#### [Provided material]
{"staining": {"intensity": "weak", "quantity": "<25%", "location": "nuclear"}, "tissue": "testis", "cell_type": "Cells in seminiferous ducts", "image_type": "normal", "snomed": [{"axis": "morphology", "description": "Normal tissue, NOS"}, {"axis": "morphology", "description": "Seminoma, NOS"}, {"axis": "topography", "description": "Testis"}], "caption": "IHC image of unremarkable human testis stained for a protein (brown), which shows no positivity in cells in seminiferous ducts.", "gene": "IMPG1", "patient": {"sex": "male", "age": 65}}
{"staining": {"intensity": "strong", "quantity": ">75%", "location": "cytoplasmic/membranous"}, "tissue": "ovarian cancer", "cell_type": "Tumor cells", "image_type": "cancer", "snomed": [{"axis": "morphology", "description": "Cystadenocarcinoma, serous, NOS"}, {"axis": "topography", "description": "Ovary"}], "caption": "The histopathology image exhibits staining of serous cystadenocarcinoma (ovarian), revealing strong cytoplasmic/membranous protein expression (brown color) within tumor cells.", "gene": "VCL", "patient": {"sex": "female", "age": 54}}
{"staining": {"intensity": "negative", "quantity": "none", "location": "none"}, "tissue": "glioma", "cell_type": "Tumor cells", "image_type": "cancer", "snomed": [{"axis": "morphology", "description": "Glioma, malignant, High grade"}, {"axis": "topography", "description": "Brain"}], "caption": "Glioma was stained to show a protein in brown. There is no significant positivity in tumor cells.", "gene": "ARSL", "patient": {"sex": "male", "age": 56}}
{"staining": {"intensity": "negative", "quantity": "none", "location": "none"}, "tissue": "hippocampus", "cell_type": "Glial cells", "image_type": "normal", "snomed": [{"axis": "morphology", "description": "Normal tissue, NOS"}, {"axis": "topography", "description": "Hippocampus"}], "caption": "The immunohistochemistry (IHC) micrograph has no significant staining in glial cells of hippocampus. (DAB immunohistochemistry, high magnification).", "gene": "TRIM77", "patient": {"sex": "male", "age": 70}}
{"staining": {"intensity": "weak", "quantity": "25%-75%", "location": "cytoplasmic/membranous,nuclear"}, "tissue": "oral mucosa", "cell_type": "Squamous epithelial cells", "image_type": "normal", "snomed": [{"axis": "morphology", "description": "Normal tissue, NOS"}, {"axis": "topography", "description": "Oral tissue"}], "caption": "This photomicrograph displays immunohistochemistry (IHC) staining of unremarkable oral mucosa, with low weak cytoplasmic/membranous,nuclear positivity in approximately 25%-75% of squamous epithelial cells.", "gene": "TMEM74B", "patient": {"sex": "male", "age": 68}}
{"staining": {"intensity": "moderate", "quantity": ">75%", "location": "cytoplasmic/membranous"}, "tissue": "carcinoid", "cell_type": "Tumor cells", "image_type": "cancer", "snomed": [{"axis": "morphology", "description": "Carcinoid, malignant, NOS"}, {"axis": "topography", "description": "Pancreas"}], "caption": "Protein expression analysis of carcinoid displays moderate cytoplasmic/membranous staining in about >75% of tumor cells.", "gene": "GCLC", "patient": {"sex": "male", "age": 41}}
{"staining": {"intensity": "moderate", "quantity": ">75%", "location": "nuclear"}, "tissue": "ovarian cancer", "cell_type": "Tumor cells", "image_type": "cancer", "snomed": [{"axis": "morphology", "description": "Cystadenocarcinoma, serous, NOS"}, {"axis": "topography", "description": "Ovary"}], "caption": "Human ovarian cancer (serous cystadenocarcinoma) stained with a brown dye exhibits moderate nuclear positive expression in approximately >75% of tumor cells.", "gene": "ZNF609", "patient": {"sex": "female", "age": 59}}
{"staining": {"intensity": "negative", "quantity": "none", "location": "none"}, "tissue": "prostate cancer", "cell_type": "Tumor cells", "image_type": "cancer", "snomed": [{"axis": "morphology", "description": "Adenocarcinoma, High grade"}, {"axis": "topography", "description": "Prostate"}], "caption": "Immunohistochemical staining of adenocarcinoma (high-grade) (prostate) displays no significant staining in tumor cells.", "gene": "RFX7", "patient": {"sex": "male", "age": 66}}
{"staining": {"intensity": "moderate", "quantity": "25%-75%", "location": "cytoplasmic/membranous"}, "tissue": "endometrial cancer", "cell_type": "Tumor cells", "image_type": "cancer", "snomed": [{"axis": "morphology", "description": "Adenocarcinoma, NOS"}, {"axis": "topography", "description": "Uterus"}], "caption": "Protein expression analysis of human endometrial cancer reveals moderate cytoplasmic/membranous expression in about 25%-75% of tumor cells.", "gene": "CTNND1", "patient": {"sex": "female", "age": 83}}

#### [Work instruction]
Above are the entries. Output exactly the lines beginning with the line that has "was stained to" and ending with the line that has "photomicrograph displays immunohistochemistry".

#### [Task response]
{"staining": {"intensity": "negative", "quantity": "none", "location": "none"}, "tissue": "glioma", "cell_type": "Tumor cells", "image_type": "cancer", "snomed": [{"axis": "morphology", "description": "Glioma, malignant, High grade"}, {"axis": "topography", "description": "Brain"}], "caption": "Glioma was stained to show a protein in brown. There is no significant positivity in tumor cells.", "gene": "ARSL", "patient": {"sex": "male", "age": 56}}
{"staining": {"intensity": "negative", "quantity": "none", "location": "none"}, "tissue": "hippocampus", "cell_type": "Glial cells", "image_type": "normal", "snomed": [{"axis": "morphology", "description": "Normal tissue, NOS"}, {"axis": "topography", "description": "Hippocampus"}], "caption": "The immunohistochemistry (IHC) micrograph has no significant staining in glial cells of hippocampus. (DAB immunohistochemistry, high magnification).", "gene": "TRIM77", "patient": {"sex": "male", "age": 70}}
{"staining": {"intensity": "weak", "quantity": "25%-75%", "location": "cytoplasmic/membranous,nuclear"}, "tissue": "oral mucosa", "cell_type": "Squamous epithelial cells", "image_type": "normal", "snomed": [{"axis": "morphology", "description": "Normal tissue, NOS"}, {"axis": "topography", "description": "Oral tissue"}], "caption": "This photomicrograph displays immunohistochemistry (IHC) staining of unremarkable oral mucosa, with low weak cytoplasmic/membranous,nuclear positivity in approximately 25%-75% of squamous epithelial cells.", "gene": "TMEM74B", "patient": {"sex": "male", "age": 68}}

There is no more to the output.